**Exercise description**
Take the entries below and print, exactly, the stretch from the line containing "Here Unesco’s aim" through the line containing "ing and developing new technologies.", both included.

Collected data
%%

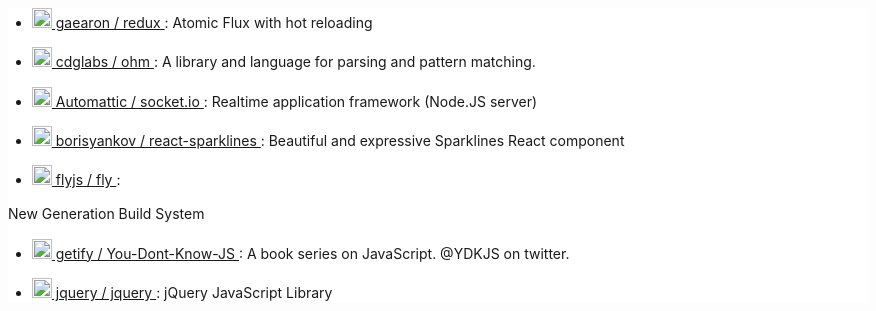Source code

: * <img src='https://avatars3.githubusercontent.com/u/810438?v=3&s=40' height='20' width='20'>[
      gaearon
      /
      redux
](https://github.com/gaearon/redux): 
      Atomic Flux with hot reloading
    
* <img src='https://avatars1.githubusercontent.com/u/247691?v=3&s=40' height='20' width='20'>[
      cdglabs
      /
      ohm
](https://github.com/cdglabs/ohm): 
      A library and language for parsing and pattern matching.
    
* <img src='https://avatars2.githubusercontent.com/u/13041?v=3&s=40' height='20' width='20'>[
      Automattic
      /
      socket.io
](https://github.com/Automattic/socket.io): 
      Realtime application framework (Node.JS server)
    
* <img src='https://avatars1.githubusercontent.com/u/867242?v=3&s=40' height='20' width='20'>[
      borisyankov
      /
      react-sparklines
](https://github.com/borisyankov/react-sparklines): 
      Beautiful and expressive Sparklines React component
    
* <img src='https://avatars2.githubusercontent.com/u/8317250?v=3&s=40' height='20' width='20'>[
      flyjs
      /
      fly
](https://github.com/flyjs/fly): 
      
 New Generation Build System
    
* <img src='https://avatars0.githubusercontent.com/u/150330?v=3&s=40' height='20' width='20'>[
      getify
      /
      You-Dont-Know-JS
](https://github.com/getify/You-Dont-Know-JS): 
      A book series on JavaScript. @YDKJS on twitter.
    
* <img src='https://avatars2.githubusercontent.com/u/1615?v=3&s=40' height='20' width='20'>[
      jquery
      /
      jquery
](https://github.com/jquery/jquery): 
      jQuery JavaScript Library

%%
%%

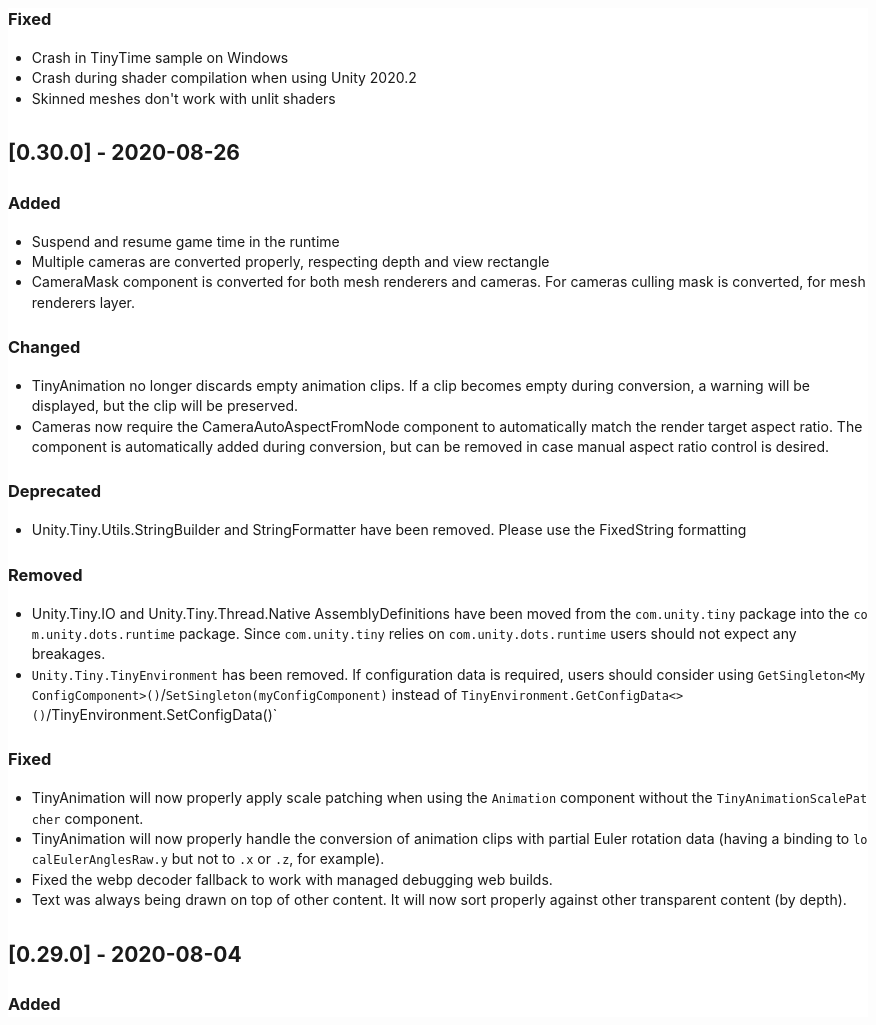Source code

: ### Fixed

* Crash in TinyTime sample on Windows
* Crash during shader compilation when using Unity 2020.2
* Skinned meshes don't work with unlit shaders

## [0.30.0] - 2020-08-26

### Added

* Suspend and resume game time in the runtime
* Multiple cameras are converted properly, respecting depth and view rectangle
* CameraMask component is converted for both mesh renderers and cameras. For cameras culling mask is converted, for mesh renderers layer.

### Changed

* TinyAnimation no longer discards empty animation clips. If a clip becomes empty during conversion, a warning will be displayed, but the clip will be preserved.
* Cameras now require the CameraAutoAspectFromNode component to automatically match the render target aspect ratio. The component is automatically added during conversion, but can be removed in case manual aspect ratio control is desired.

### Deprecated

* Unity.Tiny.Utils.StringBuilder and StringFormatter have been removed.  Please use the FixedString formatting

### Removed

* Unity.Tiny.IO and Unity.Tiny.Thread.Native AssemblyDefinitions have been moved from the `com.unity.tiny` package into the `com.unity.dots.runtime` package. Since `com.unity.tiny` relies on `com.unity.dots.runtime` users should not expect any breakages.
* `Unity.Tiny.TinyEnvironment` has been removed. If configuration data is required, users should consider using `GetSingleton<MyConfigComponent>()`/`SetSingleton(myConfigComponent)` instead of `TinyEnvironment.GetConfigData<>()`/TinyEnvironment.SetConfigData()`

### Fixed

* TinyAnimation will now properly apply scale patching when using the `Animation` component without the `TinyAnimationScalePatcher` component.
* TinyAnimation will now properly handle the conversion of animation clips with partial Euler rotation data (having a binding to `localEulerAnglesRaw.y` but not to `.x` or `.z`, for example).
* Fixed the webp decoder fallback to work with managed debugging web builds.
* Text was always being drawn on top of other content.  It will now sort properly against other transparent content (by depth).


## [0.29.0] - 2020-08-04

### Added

%%
%%

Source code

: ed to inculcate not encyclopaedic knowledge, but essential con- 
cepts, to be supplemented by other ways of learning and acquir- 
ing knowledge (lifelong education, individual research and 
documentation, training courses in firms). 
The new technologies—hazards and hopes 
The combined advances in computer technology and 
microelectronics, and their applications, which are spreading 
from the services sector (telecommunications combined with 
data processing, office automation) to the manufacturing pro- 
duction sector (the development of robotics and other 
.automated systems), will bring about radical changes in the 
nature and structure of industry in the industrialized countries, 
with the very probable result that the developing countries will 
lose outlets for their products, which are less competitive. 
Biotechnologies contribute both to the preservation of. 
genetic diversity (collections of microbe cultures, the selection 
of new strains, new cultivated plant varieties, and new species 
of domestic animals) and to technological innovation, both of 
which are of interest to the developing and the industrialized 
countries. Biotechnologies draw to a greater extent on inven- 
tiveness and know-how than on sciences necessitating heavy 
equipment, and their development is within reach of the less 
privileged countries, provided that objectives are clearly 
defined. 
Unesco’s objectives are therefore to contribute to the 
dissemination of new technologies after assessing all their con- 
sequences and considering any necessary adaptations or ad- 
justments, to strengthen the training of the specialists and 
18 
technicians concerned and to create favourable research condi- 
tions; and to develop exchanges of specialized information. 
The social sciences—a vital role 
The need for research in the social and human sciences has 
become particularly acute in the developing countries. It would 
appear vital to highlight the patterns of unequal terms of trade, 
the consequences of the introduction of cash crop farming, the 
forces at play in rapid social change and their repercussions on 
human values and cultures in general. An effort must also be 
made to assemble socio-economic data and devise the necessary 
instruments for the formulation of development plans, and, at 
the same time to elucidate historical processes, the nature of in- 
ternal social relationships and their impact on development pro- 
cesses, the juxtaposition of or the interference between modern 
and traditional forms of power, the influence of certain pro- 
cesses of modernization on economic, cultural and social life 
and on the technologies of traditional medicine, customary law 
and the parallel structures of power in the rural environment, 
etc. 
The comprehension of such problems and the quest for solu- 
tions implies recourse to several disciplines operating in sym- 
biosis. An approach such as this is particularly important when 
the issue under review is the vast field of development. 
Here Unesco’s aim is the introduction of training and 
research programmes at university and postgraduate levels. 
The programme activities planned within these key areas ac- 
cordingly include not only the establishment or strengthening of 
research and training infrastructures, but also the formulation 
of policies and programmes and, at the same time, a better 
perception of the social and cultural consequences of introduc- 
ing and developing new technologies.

%%

**Exercise solution**
Here Unesco’s aim is the introduction of training and 
research programmes at university and postgraduate levels. 
The programme activities planned within these key areas ac- 
cordingly include not only the establishment or strengthening of 
research and training infrastructures, but also the formulation 
of policies and programmes and, at the same time, a better 
perception of the social and cultural consequences of introduc- 
ing and developing new technologies.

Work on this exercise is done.